Benefits Of Swimming


Swimming is an incredible form of physical activity that promotes full-body weight loss and muscle toning. Due to being low-intensity, individuals with obesity and chronic joint and bone pain, for example, can burn almost as many calories for swimming an hour daily as they would while running without the extra impact of the high-intensity movement. People living in the United States enjoy swimming as the fourth leading popular hobby in the country, and it's no surprise considering swimming provides a long list of health benefits.

  • Swimming provides an all-over workout.

If you're seeking a straightforward, head-to-toe workout that's easy and low-maintenance, swimming is the way to go. It helps by:

  • Promoting increased strength
  • Enhancing physical stamina
  • Helps define muscles
  • Promotes cardiovascular health with minimal physical stress

You can also switch up your swimming sessions by trying out multiple strokes, such as:

  • Butterfly
  • Backstroke
  • Freestyle
  • Breaststroke
  • Sidestroke

Swimming provides mild resistance as you practice various stroke styles, which all stimulate the use of specific muscle groups. Researchers have even suggested swimming may promote more extended life longevity. Individuals who make swimming part of their routine reduce the onset of premature death by nearly 50 percent. Healthy blood pressure and blood sugar rates have also been supported by swimming, as proven by different studies.
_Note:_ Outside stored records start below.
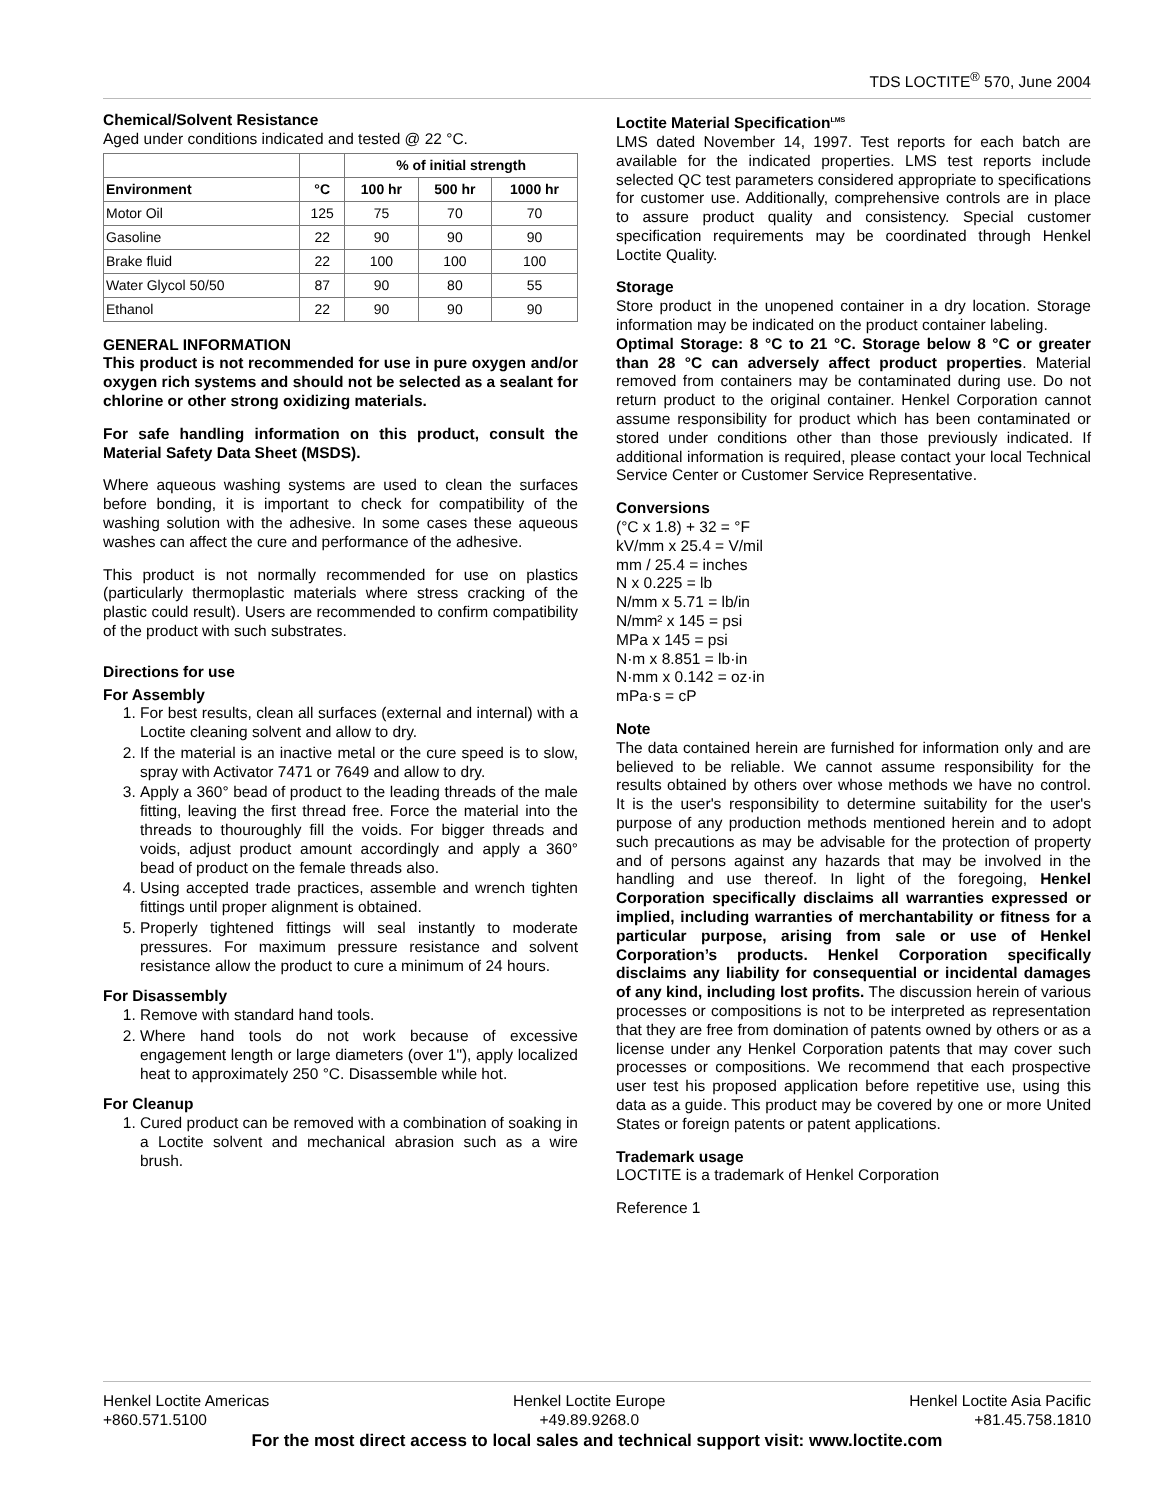TDS LOCTITE<sup>®</sup> 570, June 2004
Chemical/Solvent Resistance
Aged under conditions indicated and tested @ 22 °C.
| | | % of initial strength | | |
| --- | --- | --- | --- | --- |
| Environment | °C | 100 hr | 500 hr | 1000 hr |
| Motor Oil | 125 | 75 | 70 | 70 |
| Gasoline | 22 | 90 | 90 | 90 |
| Brake fluid | 22 | 100 | 100 | 100 |
| Water Glycol 50/50 | 87 | 90 | 80 | 55 |
| Ethanol | 22 | 90 | 90 | 90 |
GENERAL INFORMATION
This product is not recommended for use in pure oxygen and/or oxygen rich systems and should not be selected as a sealant for chlorine or other strong oxidizing materials.
For safe handling information on this product, consult the Material Safety Data Sheet (MSDS).
Where aqueous washing systems are used to clean the surfaces before bonding, it is important to check for compatibility of the washing solution with the adhesive. In some cases these aqueous washes can affect the cure and performance of the adhesive.
This product is not normally recommended for use on plastics (particularly thermoplastic materials where stress cracking of the plastic could result). Users are recommended to confirm compatibility of the product with such substrates.
Directions for use
For Assembly
1. For best results, clean all surfaces (external and internal) with a Loctite cleaning solvent and allow to dry.
2. If the material is an inactive metal or the cure speed is to slow, spray with Activator 7471 or 7649 and allow to dry.
3. Apply a 360° bead of product to the leading threads of the male fitting, leaving the first thread free. Force the material into the threads to thouroughly fill the voids. For bigger threads and voids, adjust product amount accordingly and apply a 360° bead of product on the female threads also.
4. Using accepted trade practices, assemble and wrench tighten fittings until proper alignment is obtained.
5. Properly tightened fittings will seal instantly to moderate pressures. For maximum pressure resistance and solvent resistance allow the product to cure a minimum of 24 hours.
For Disassembly
1. Remove with standard hand tools.
2. Where hand tools do not work because of excessive engagement length or large diameters (over 1"), apply localized heat to approximately 250 °C. Disassemble while hot.
For Cleanup
1. Cured product can be removed with a combination of soaking in a Loctite solvent and mechanical abrasion such as a wire brush.
Loctite Material Specification<sup>LMS</sup>
LMS dated November 14, 1997. Test reports for each batch are available for the indicated properties. LMS test reports include selected QC test parameters considered appropriate to specifications for customer use. Additionally, comprehensive controls are in place to assure product quality and consistency. Special customer specification requirements may be coordinated through Henkel Loctite Quality.
Storage
Store product in the unopened container in a dry location. Storage information may be indicated on the product container labeling.
Optimal Storage: 8 °C to 21 °C. Storage below 8 °C or greater than 28 °C can adversely affect product properties. Material removed from containers may be contaminated during use. Do not return product to the original container. Henkel Corporation cannot assume responsibility for product which has been contaminated or stored under conditions other than those previously indicated. If additional information is required, please contact your local Technical Service Center or Customer Service Representative.
Conversions
(°C x 1.8) + 32 = °F
kV/mm x 25.4 = V/mil
mm / 25.4 = inches
N x 0.225 = lb
N/mm x 5.71 = lb/in
N/mm² x 145 = psi
MPa x 145 = psi
N·m x 8.851 = lb·in
N·mm x 0.142 = oz·in
mPa·s = cP
Note
The data contained herein are furnished for information only and are believed to be reliable. We cannot assume responsibility for the results obtained by others over whose methods we have no control. It is the user's responsibility to determine suitability for the user's purpose of any production methods mentioned herein and to adopt such precautions as may be advisable for the protection of property and of persons against any hazards that may be involved in the handling and use thereof. In light of the foregoing, Henkel Corporation specifically disclaims all warranties expressed or implied, including warranties of merchantability or fitness for a particular purpose, arising from sale or use of Henkel Corporation’s products. Henkel Corporation specifically disclaims any liability for consequential or incidental damages of any kind, including lost profits. The discussion herein of various processes or compositions is not to be interpreted as representation that they are free from domination of patents owned by others or as a license under any Henkel Corporation patents that may cover such processes or compositions. We recommend that each prospective user test his proposed application before repetitive use, using this data as a guide. This product may be covered by one or more United States or foreign patents or patent applications.
Trademark usage
LOCTITE is a trademark of Henkel Corporation
Reference 1
Henkel Loctite Americas
+860.571.5100
Henkel Loctite Europe
+49.89.9268.0
Henkel Loctite Asia Pacific
+81.45.758.1810
For the most direct access to local sales and technical support visit: www.loctite.com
  • Swimming is a known mood elevator.

In as little as one workout, swimming does wonders to brighten a person's spirit and is better than just one aerobic dance session, as a 2003 Journal of Psychology published study reports. In another study of a few individuals with dementia, researchers evaluated the participant's moods throughout an aquatic program for 12 weeks and had notable mood improvement.

  • Swimming is a kid-friendly exercise.

Children need everyday aerobic exercise for at least an hour. For infants and toddlers, the gradual and gentle bodily movements encourage early muscle development, which is not generally stimulated out of water. The low-impact intensity of swimming is also a safe physical activity that drastically lessens injury risk. Greater joint flexibility and stronger joint muscles are also beneficial for children who begin swimming from an early age.

  • Your sleep schedule can benefit from swimming.

Swimming, amongst all forms of exercise, can help you have a more restful and longer sleep duration every night. According to Radermacher, "Exercise helps reset your body's internal clock and restores your natural circadian rhythm." As reported by a poll known as the National Sleep Foundation's 2013 Sleep in America, which explored the correlation between sleep and exercise, exceptional or moderately good sleep quality was reported by 76 to 83 percent of participants who exercised at all intensities compared to 56 percent of sedentary individuals. As an added benefit, longer deep restorative sleep duration was prevalent in physically active participants.

  • Swimming is a low-budget exercise.

Swimming only requires a little fancy equipment to join, and it can be done in just about any sizeable (and clean) body of water. Complimentary swim hours are sometimes offered at schools and various centers or offer swimming sessions for income-based sliding scales.